Presiden Tiongkok Xi Jinping memulai kunjungan enam hari ke Eropa, menandai perjalanan pertamanya ke benua tersebut sejak tahun 2019, selain kunjungannya ke Rusia tahun lalu.
“Kongres Uighur Dunia mencatat bahwa meskipun ada peristiwa baru-baru ini seperti penangkapan dan tuduhan terkait dengan spionase Tiongkok di Eropa, serta semakin besarnya keberpihakan Tiongkok dengan Rusia, negara-negara Eropa menunjukkan tingkat kekhawatiran yang berbeda di tengah meningkatnya persepsi terhadap Tiongkok sebagai ‘saingan sistemik’. Tujuan kunjungan Xi adalah untuk menanggapi kritik sekaligus menekankan sektor-sektor yang masih terbuka terhadap pengaruh Tiongkok,” kata WUC.
"Prancis harus mengatasi pelanggaran hak asasi manusia yang terus-menerus dilakukan oleh rezim Tiongkok di Turkistan Timur, Tibet, dan Hong Kong, serta di seluruh Eropa, di tengah meningkatnya penindasan transnasional Tiongkok,” tulis keterangan WUC yang disampaikan Presiden WUC Dolkun Isa.
Dia juga menekankan perlunya Presiden Perancis Emmanuel Macron untuk secara terbuka mengangkat masalah genosida Uighur bersama Xi Jinping, mendesak diakhirinya penindasan yang sedang berlangsung terhadap rakyat Uighur, sejalan dengan resolusi yang diadopsi oleh Assemblée Nationale yang mengakui genosida Uighur.
Pernyataan tersebut menguraikan agenda pertemuan presiden di Perancis, yang berpusat pada meningkatnya defisit perdagangan antara UE dan Tiongkok, serta konflik yang sedang berlangsung di Ukraina. Selain itu, diskusi di Serbia dan Hongaria akan menyoroti peningkatan hubungan investasi dengan Tiongkok.
Pernyataan tersebut juga mencatat pentingnya peringatan 25 tahun pemboman kedutaan besar Tiongkok di Beograd oleh NATO pada tanggal 7 Mei 1999, yang diperkirakan akan memberikan kontribusi signifikan terhadap ketidakpercayaan Beijing terhadap NATO.
Kongres Uighur Dunia menentang keterbukaan Eropa terhadap Tiongkok dan pemimpinnya, Xi Jinping. Sikap Hongaria yang menghalangi diskusi mengenai pelanggaran hak asasi manusia di Tiongkok dan genosida Uighur sangatlah memprihatinkan.
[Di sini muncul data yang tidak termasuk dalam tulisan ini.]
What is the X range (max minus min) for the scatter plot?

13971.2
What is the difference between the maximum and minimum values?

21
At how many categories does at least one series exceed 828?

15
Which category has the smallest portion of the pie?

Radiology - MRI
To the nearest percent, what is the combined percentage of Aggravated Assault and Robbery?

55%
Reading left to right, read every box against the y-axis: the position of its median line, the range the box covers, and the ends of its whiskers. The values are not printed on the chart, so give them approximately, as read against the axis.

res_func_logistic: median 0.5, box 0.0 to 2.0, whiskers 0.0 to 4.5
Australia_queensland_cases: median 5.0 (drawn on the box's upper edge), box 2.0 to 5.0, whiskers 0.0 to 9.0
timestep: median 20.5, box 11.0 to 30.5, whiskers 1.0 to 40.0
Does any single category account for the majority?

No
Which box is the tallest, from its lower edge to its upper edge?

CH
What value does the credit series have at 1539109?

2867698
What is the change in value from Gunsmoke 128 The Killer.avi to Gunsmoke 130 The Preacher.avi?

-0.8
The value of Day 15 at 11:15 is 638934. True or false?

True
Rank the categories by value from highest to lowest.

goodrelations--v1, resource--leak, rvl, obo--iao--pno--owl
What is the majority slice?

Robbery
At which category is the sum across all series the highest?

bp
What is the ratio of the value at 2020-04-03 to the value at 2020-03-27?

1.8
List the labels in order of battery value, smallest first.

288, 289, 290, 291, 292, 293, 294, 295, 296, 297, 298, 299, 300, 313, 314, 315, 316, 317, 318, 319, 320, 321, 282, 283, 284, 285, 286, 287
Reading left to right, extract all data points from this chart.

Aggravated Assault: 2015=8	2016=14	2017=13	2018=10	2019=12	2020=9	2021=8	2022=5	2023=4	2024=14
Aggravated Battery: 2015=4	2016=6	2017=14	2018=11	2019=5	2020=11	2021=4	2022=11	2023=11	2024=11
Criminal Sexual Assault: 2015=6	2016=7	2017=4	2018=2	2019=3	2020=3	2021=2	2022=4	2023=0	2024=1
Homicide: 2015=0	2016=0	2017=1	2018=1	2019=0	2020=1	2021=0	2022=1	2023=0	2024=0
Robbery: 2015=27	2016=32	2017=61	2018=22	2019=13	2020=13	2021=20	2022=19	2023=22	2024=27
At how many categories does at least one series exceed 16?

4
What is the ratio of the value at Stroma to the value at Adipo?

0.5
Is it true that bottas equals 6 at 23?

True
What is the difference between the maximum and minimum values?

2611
Selain itu, keberangkatan kereta api yang membawa barang-barang pertanian hasil kerja paksa Uyghur baru-baru ini dari Turkistan Timur ke Salerno, Italia, juga mengkhawatirkan.
Pernyataan tersebut menyoroti peraturan kerja paksa dan arahan uji tuntas Uni Eropa, yang menjadikan produk-produk yang dibuat oleh pekerja paksa dan perusahaan-perusahaan yang terlibat dalam pelanggaran tersebut harus ditingkatkan pengawasannya, baik di dalam maupun di luar Uni Eropa.
Namun, mereka mencatat adanya kesenjangan yang signifikan dalam menangani kerja paksa Uyghur secara khusus. Prancis didesak untuk mengatasi skema kerja paksa impor yang dilakukan oleh Tiongkok dan mendorong langkah-langkah perdagangan Uni Eropa yang lebih kuat terhadap pelanggaran-pelanggaran ini.
Selain itu, WUC meminta Presiden Macron dan Presiden Komisi Eropa Ursula von der Leyen untuk secara eksplisit mengatasi pelanggaran yang dilakukan Beijing terhadap warga Tibet, Hong Kong, dan Uyghur, sambil mengambil sikap tegas terhadap meningkatnya penindasan transnasional yang dilakukan PKT.